◆ **LISTED ENTRIES**
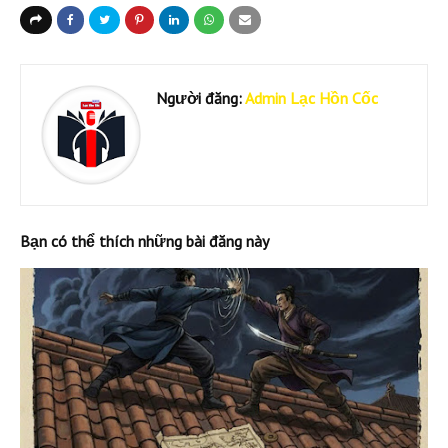
Người đăng:
Admin Lạc Hồn Cốc
Bạn có thể thích những bài đăng này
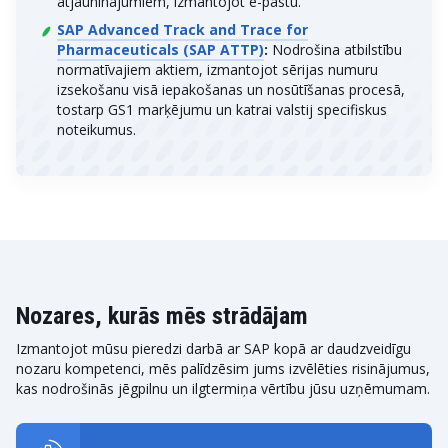
atjauninājumiem, izmantojot e-pastu.
SAP Advanced Track and Trace for
Pharmaceuticals (SAP ATTP)
:
Nodrošina atbilstību
normatīvajiem aktiem, izmantojot sērijas numuru
izsekošanu visā iepakošanas un nosūtīšanas procesā,
tostarp GS1 marķējumu un katrai valstij specifiskus
noteikumus.
Nozares, kurās mēs strādājam
Izmantojot mūsu pieredzi darbā ar SAP kopā ar daudzveidīgu
nozaru kompetenci, mēs palīdzēsim jums izvēlēties risinājumus,
kas nodrošinās jēgpilnu un ilgtermiņa vērtību jūsu uzņēmumam.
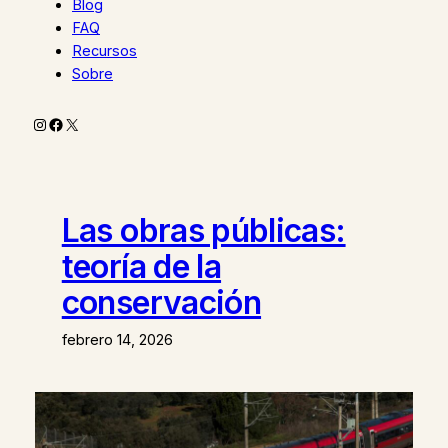
Blog
FAQ
Recursos
Sobre
Instagram
Facebook
X
Las obras públicas:
teoría de la
conservación
febrero 14, 2026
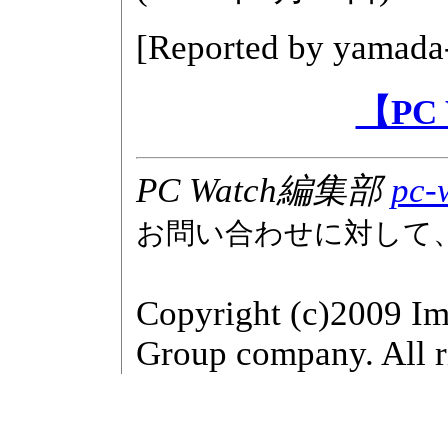
[Reported by
yamada
【PC
PC Watch編集部
pc-
お問い合わせに対して
Copyright (c)2009 Im
Group company. All r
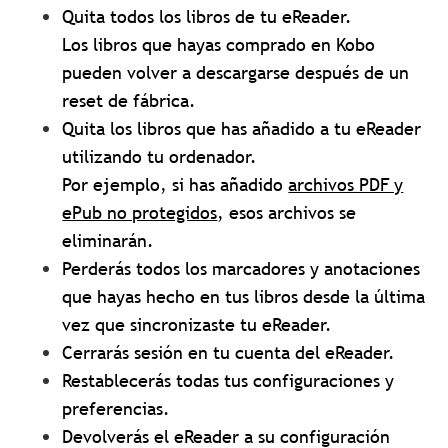
Quita todos los libros de tu eReader.
Los libros que hayas comprado en Kobo
pueden volver a descargarse después de un
reset de fábrica.
Quita los libros que has añadido a tu eReader
utilizando tu ordenador.
Por ejemplo, si has añadido
archivos PDF y
ePub no protegidos
, esos archivos se
eliminarán.
Perderás todos los marcadores y anotaciones
que hayas hecho en tus libros desde la última
vez que sincronizaste tu eReader.
Cerrarás sesión en tu cuenta del eReader.
Restablecerás todas tus configuraciones y
preferencias.
Devolverás el eReader a su configuración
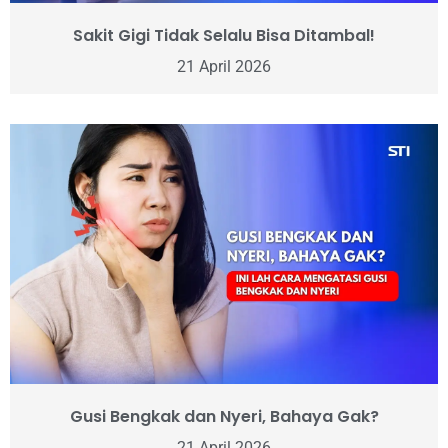
Sakit Gigi Tidak Selalu Bisa Ditambal!
21 April 2026
Gusi Bengkak dan Nyeri, Bahaya Gak?
21 April 2026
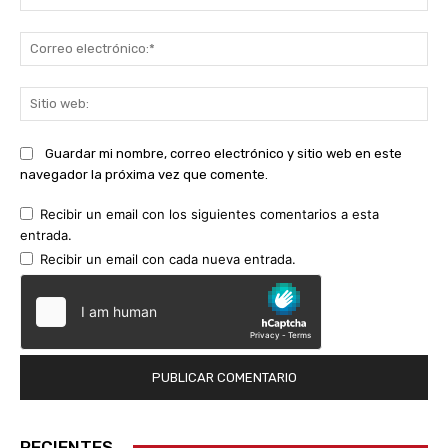
Co
ele
Sit
we
Guardar mi nombre, correo electrónico y sitio web en este
navegador la próxima vez que comente.
Recibir un email con los siguientes comentarios a esta
entrada.
Recibir un email con cada nueva entrada.
RECIENTES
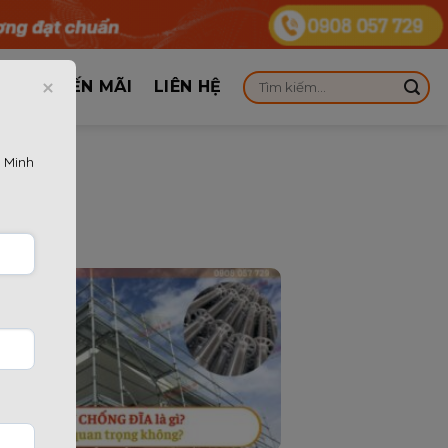
KHUYẾN MÃI
LIÊN HỆ
 Minh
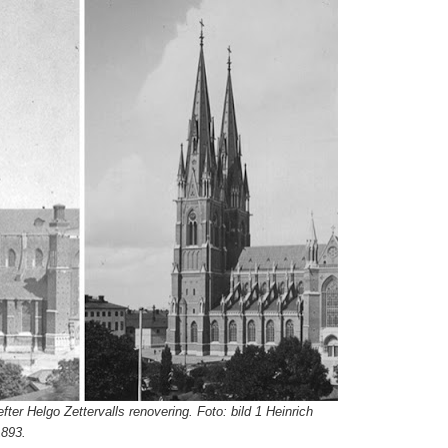
er Helgo Zettervalls renovering. Foto: bild 1 Heinrich
1893.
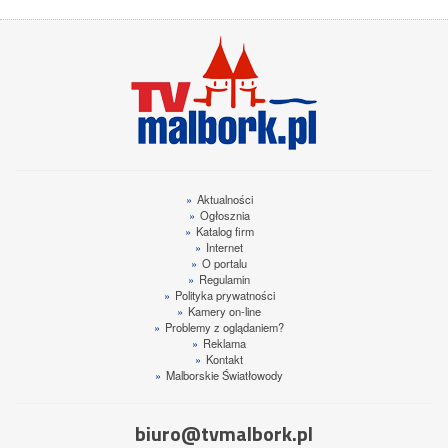
»
Aktualności
»
Ogłosznia
»
Katalog firm
»
Internet
»
O portalu
»
Regulamin
»
Polityka prywatności
»
Kamery on-line
»
Problemy z oglądaniem?
»
Reklama
»
Kontakt
»
Malborskie Światłowody
biuro@tvmalbork.pl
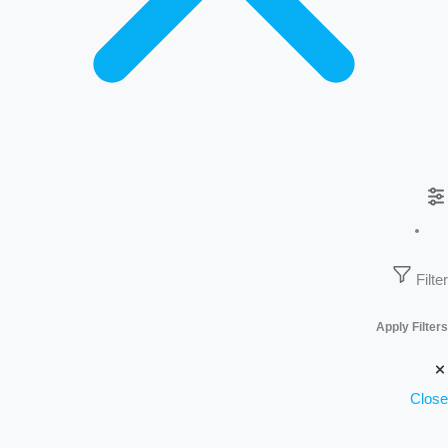
Filter
Apply Filters
Close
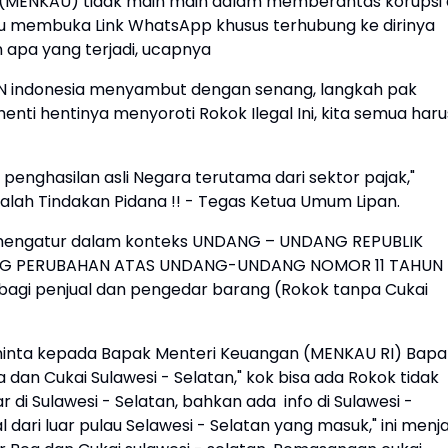
 (MENKAU) tidak main main dalam memberantas korupsi 
au membuka Link WhatsApp khusus terhubung ke dirinya
 apa yang terjadi, ucapnya
AN indonesia menyambut dengan senang, langkah pak
nti hentinya menyoroti Rokok Ilegal Ini, kita semua haru
penghasilan asli Negara terutama dari sektor pajak,"
lah Tindakan Pidana !! - Tegas Ketua Umum Lipan.
 mengatur dalam konteks UNDANG – UNDANG REPUBLIK
ANG PERUBAHAN ATAS UNDANG-UNDANG NOMOR 11 TAHUN
bagi penjual dan pengedar barang (Rokok tanpa Cukai
Meminta kepada Bapak Menteri Keuangan (MENKAU RI) Bapa
an Cukai Sulawesi - Selatan," kok bisa ada Rokok tidak
 di Sulawesi - Selatan, bahkan ada info di Sulawesi -
dari luar pulau Selawesi - Selatan yang masuk," ini menja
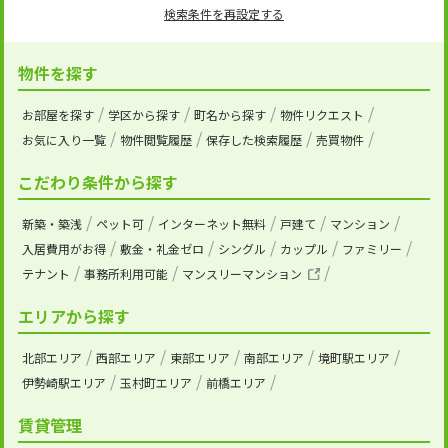
検索条件を再設定する
物件を探す
お部屋を探す
学区から探す
町名から探す
物件リクエスト
お気に入り一覧
物件閲覧履歴
保存した検索履歴
売買物件
こだわり条件から探す
新築・築浅
ペット可
インターネット無料
戸建て
マンション
入居費用がお得
敷金・礼金ゼロ
シングル
カップル
ファミリー
テナント
事務所利用可能
マンスリーマンション
エリアから探す
北部エリア
西部エリア
東部エリア
南部エリア
境町駅エリア
伊勢崎駅エリア
玉村町エリア
前橋エリア
賃貸管理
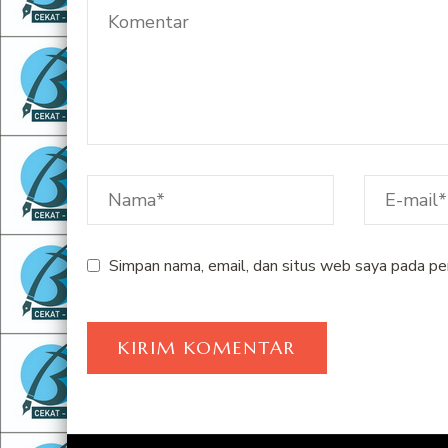
Simpan nama, email, dan situs web saya pada pe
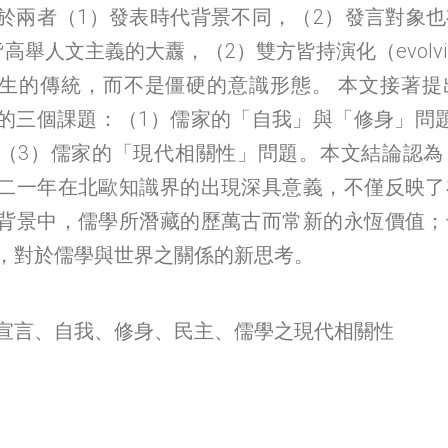
於兩者（1）發表時代背景不同，（2）發言對象
高舉人文主義的大纛，（2）雙方皆持演化（evolv
生的傳統，而不是僵硬的意識形態。 本文接著提
的三個課題：（1）儒家的「自我」與「修身」問
（3）儒家的「現代相關性」問題。本文結論認為
二一年在北歐知識界的出現深具意義，不僅反映了
背景中，儒學所潛藏的歷萬古而常新的永恆價值；
，對於儒學與世界之關係的新思考。
宣言、自我、修身、民主、儒學之現代相關性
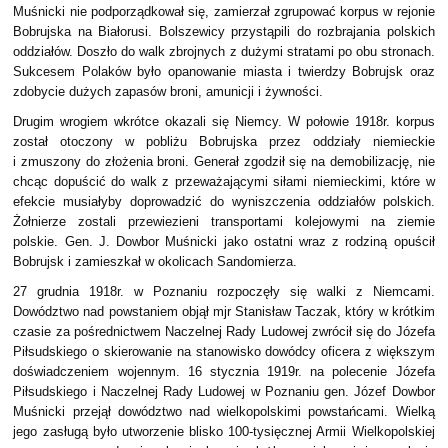
Muśnicki nie podporządkował się, zamierzał zgrupować korpus w rejonie
Bobrujska na Białorusi. Bolszewicy przystąpili do rozbrajania polskich
oddziałów. Doszło do walk zbrojnych z dużymi stratami po obu stronach.
Sukcesem Polaków było opanowanie miasta i twierdzy Bobrujsk oraz
zdobycie dużych zapasów broni, amunicji i żywności.
Drugim wrogiem wkrótce okazali się Niemcy. W połowie 1918r. korpus
został otoczony w pobliżu Bobrujska przez oddziały niemieckie
i zmuszony do złożenia broni. Generał zgodził się na demobilizację, nie
chcąc dopuścić do walk z przeważającymi siłami niemieckimi, które w
efekcie musiałyby doprowadzić do wyniszczenia oddziałów polskich.
Żołnierze zostali przewiezieni transportami kolejowymi na ziemie
polskie. Gen. J. Dowbor Muśnicki jako ostatni wraz z rodziną opuścił
Bobrujsk i zamieszkał w okolicach Sandomierza.
27 grudnia 1918r. w Poznaniu rozpoczęły się walki z Niemcami.
Dowództwo nad powstaniem objął mjr Stanisław Taczak, który w krótkim
czasie za pośrednictwem Naczelnej Rady Ludowej zwrócił się do Józefa
Piłsudskiego o skierowanie na stanowisko dowódcy oficera z większym
doświadczeniem wojennym. 16 stycznia 1919r. na polecenie Józefa
Piłsudskiego i Naczelnej Rady Ludowej w Poznaniu gen. Józef Dowbor
Muśnicki przejął dowództwo nad wielkopolskimi powstańcami. Wielką
jego zasługą było utworzenie blisko 100-tysięcznej Armii Wielkopolskiej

◆ **INSTRUCTION**
Please rewrite the material starting with the line with "Quita todos los libros de tu eReader." and going on through the line with "Perderás todos los marcadores y anotaciones", replacing "archivos" with "ficheros" and leaving everything else unchanged. Give back only those lines.

◆ **RESULT OF THE EXERCISE**
Quita todos los libros de tu eReader.
Los libros que hayas comprado en Kobo
pueden volver a descargarse después de un
reset de fábrica.
Quita los libros que has añadido a tu eReader
utilizando tu ordenador.
Por ejemplo, si has añadido
ficheros PDF y
ePub no protegidos
, esos ficheros se
eliminarán.
Perderás todos los marcadores y anotaciones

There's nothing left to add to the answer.